Every line below between the one holding "right knee: (478, 538)" and the one holding "nose: (215, 187)", inclusive, should be copied exactly, and no other line.

(Images with pose keypoints)
[Start of Attachment]
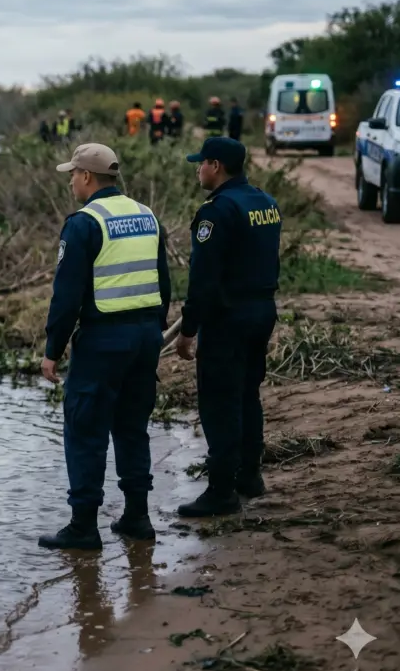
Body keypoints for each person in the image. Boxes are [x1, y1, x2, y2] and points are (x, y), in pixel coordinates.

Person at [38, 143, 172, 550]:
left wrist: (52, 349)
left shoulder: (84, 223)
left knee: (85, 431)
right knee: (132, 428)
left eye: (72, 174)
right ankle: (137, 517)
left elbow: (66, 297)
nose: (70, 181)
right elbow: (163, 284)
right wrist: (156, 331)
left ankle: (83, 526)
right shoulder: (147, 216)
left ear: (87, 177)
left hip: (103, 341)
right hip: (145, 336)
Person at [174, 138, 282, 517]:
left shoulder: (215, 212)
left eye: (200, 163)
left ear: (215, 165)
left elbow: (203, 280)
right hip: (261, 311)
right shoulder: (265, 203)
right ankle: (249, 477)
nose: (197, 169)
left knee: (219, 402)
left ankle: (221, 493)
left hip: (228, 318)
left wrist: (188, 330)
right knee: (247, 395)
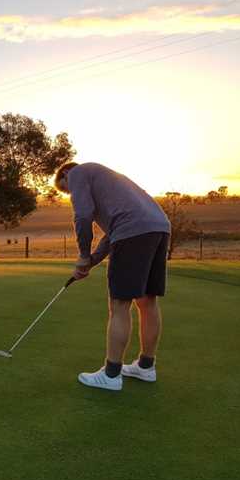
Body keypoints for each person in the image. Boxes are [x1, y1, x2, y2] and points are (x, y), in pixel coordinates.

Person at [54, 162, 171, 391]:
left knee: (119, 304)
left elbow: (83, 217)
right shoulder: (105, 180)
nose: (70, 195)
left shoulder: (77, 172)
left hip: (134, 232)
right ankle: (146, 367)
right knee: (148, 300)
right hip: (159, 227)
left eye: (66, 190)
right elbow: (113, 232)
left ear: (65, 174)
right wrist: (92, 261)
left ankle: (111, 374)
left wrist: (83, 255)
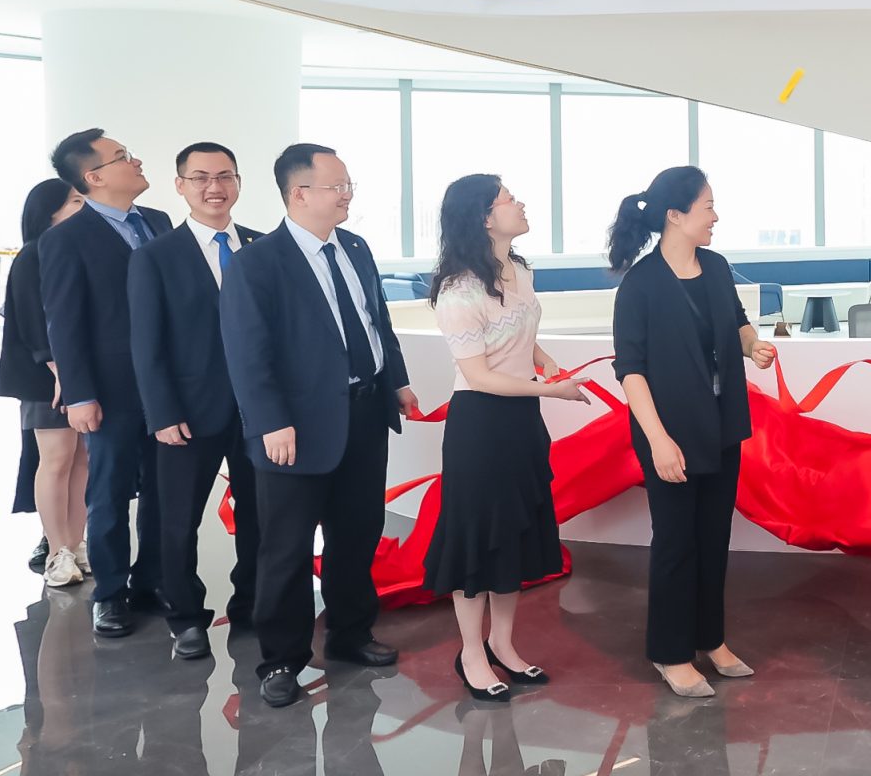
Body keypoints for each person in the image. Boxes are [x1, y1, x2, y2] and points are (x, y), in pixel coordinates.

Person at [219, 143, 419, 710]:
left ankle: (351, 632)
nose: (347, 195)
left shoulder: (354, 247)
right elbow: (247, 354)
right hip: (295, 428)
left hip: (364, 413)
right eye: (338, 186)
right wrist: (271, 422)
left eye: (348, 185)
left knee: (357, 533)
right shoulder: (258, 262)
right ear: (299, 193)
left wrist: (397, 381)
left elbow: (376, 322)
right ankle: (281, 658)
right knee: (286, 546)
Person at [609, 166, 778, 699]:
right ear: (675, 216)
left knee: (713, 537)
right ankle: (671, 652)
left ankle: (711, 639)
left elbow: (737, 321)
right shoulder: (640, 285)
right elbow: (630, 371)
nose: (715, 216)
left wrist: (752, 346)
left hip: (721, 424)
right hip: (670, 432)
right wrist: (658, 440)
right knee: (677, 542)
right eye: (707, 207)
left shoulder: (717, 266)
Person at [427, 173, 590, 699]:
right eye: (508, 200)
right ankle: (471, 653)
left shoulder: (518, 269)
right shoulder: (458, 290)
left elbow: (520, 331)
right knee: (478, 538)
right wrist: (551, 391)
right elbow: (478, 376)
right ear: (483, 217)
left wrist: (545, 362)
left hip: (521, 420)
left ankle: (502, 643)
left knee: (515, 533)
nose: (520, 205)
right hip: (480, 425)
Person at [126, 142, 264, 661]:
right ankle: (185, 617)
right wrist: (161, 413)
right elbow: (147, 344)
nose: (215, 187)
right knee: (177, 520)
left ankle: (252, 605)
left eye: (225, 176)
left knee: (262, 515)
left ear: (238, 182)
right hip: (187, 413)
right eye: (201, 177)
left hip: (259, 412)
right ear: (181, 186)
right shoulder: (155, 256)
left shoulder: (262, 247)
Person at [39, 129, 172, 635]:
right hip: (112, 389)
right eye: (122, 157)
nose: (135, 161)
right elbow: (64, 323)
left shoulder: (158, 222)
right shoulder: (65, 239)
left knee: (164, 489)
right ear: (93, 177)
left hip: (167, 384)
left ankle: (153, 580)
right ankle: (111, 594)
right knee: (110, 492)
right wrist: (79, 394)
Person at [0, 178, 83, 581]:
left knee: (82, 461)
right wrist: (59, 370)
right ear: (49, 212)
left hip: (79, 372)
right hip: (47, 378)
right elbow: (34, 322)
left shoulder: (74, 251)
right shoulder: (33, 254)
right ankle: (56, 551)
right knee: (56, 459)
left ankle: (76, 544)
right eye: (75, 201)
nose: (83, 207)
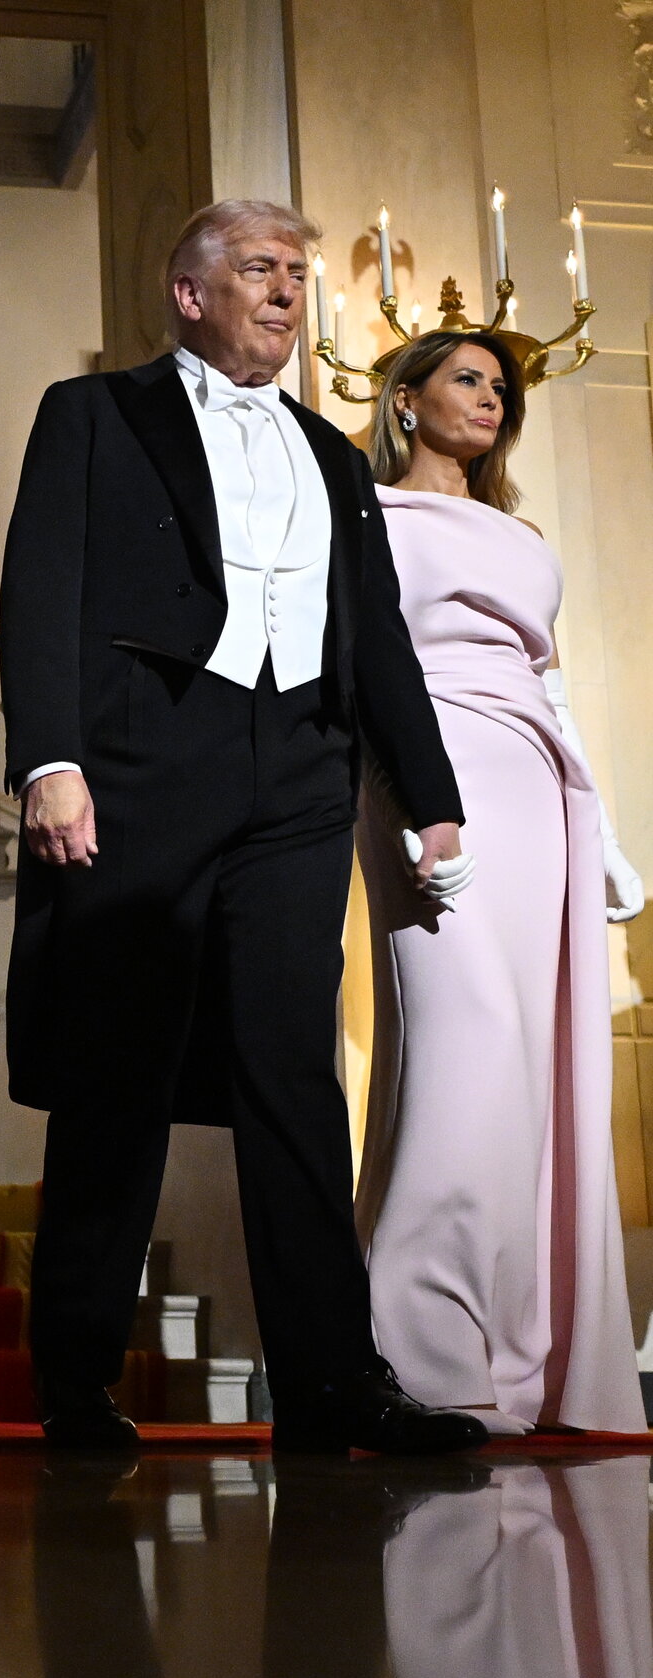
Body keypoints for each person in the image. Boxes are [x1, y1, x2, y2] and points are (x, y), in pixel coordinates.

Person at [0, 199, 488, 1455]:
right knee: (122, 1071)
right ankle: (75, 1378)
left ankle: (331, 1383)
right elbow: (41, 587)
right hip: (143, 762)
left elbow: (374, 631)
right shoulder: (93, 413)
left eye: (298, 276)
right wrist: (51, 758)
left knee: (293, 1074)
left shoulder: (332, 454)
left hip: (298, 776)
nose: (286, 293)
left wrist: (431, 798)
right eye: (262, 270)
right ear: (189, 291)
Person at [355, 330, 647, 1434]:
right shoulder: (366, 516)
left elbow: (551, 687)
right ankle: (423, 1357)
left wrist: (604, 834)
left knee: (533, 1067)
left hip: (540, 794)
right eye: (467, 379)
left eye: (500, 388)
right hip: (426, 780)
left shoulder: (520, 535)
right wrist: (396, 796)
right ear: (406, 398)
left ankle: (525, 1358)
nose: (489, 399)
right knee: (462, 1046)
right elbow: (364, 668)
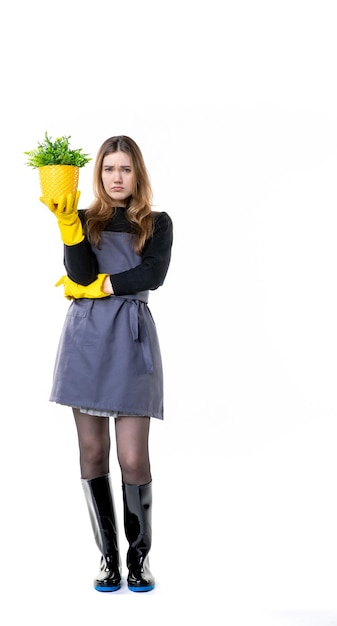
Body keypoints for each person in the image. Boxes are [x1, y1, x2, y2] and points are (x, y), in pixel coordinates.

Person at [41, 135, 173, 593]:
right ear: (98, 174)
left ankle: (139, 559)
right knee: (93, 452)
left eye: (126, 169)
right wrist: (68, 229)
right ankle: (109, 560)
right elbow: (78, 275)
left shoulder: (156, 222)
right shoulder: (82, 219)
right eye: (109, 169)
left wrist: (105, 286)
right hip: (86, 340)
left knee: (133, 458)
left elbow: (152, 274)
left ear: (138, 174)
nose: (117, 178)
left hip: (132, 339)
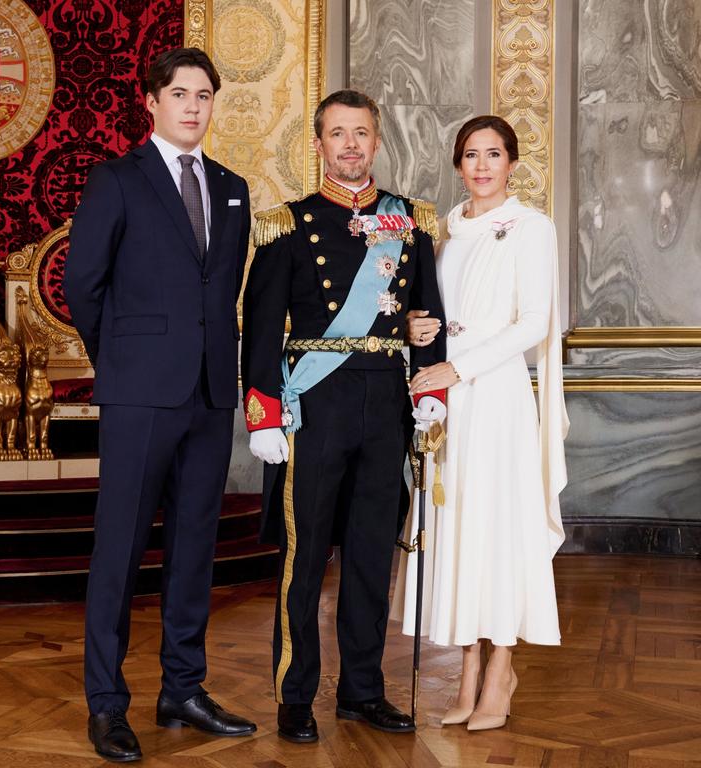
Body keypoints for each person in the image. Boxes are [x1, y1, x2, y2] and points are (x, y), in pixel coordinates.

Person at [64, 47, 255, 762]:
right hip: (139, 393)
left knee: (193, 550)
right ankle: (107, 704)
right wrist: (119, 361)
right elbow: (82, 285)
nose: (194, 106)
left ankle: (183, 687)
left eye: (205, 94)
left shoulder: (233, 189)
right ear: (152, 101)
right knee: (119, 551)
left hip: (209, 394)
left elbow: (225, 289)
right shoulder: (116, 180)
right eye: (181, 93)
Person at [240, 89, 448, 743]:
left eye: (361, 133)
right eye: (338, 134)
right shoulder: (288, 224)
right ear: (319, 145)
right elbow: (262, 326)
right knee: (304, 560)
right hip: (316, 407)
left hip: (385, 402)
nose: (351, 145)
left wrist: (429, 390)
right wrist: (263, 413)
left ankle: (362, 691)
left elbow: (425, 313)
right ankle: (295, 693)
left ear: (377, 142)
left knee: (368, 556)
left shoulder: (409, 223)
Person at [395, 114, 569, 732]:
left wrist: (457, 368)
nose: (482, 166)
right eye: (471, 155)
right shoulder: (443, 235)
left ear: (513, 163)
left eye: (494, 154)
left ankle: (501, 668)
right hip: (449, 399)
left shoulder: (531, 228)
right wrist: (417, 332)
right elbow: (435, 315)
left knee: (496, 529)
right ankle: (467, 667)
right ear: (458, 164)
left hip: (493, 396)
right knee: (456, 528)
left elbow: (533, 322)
[End of Attachment]
» Task solution
right knee: (478, 538)
right wrist: (551, 391)
right elbow: (478, 376)
right ear: (483, 217)
left wrist: (545, 362)
left hip: (521, 420)
left ankle: (502, 643)
left knee: (515, 533)
nose: (520, 205)
right hip: (480, 425)
Person at [126, 142, 264, 661]:
right ankle: (185, 617)
right wrist: (161, 413)
right elbow: (147, 344)
nose: (215, 187)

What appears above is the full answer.